IN another time and place, the decision by Prime Minister Imran Khan to hand out half a billion rupees in development funds to each federal and provincial lawmaker of his party for carrying out schemes in their respective constituencies may not have attracted much public attention. However, considering the PTI’s previous stance on the issue, the move was bound to raise many an eyebrow. It was but natural that this ‘development incentive’ would be widely viewed as an attempt by the ruling PTI to keep intact its ‘vote bank’ in the face of growing complaints within the party, especially in Punjab, against the government for ignoring the needs of the legislators to ‘serve their constituents’. There is also a view that the decision was made because the ruling party was not very confident it could get the secret ballot replaced with a show of hands as the mode of voting in the Senate elections scheduled for March either through a constitutional amendment or a Supreme Court injunction.

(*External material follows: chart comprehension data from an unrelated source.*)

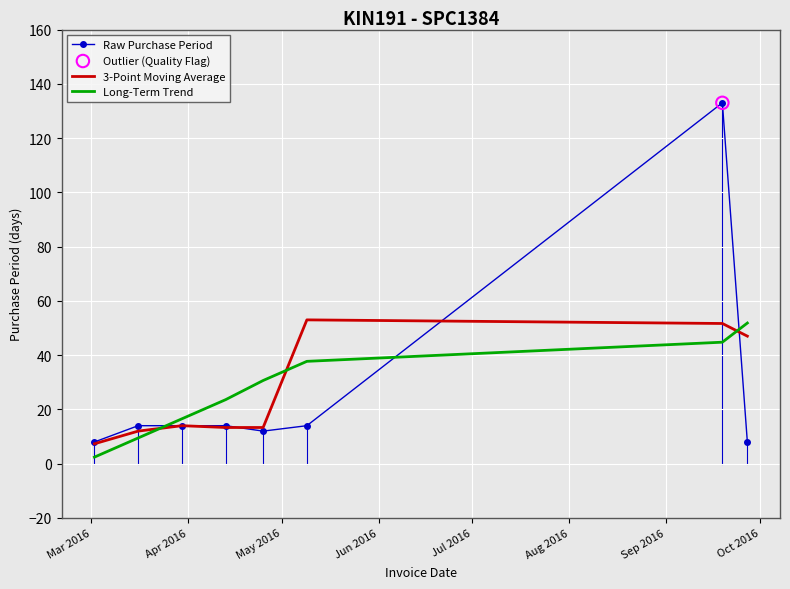

True or false: Raw Purchase Period and Long-Term Trend cross at least once.

True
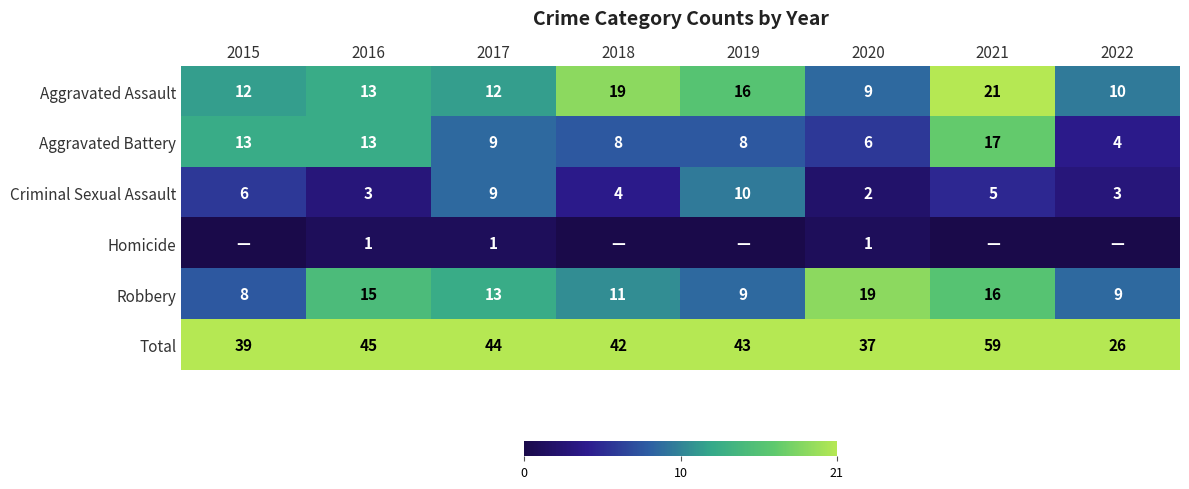

Which category has the lowest value in the Aggravated Battery series?

2022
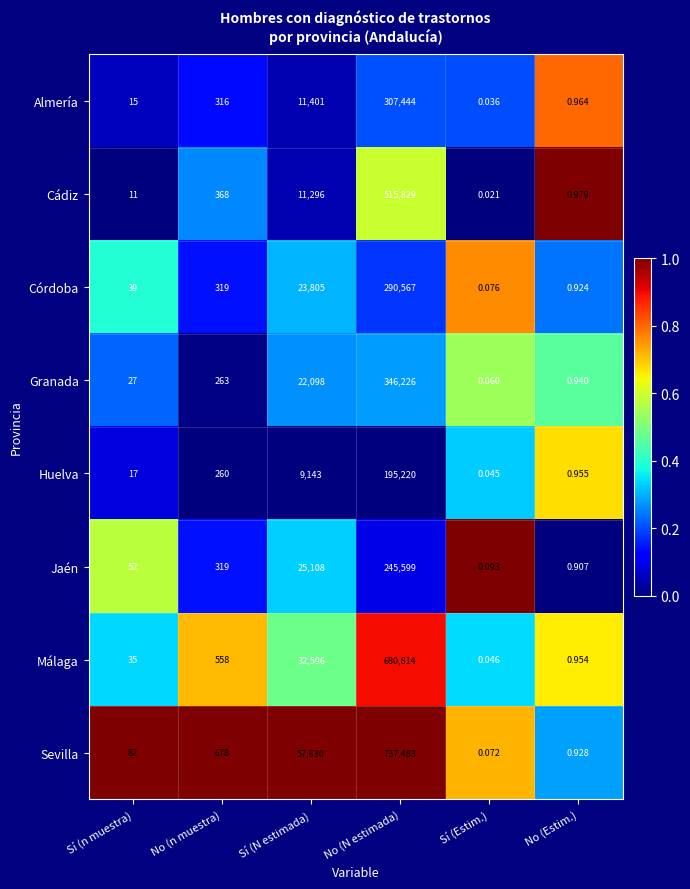

List the series in order of their peak value, lowest first.

Huelva, Jaén, Córdoba, Almería, Granada, Cádiz, Málaga, Sevilla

It is common knowledge that successive governments in Pakistan have used development funds to keep members of the national and provincial assemblies happy and buy the allegiance of opposition lawmakers when needed. Also, strong evidence exists that rulers frequently distribute taxpayers’ money among their legislators ahead of the elections to win over voters. Such funds are allocated without any formal rules governing their utilisation and, hence, we have seen a significant increase in the throw-forward of development schemes previously. Many such initiatives are either left incomplete or scrapped after a change in government. This hardly benefits the people of a constituency. And so it is hardly surprising that Mr Khan has in the past vociferously criticised the policy of distribution of development funds among lawmakers. When in opposition, he repeatedly pledged to do away with this controversial practice on coming to power, saying the job of the members of the assemblies was to make laws and not get involved in the implementation of development schemes. Until now, he had resisted the pressure put on him by his party’s legislators. So what has made him change his mind halfway through his term in office? With the opposition moving ahead with its planned protests in an attempt to force the government to resign and pro-government lawmakers demanding their ‘share’ in development schemes, the turnaround in his views on the issue could be interpreted as his weakening grip on his legislators.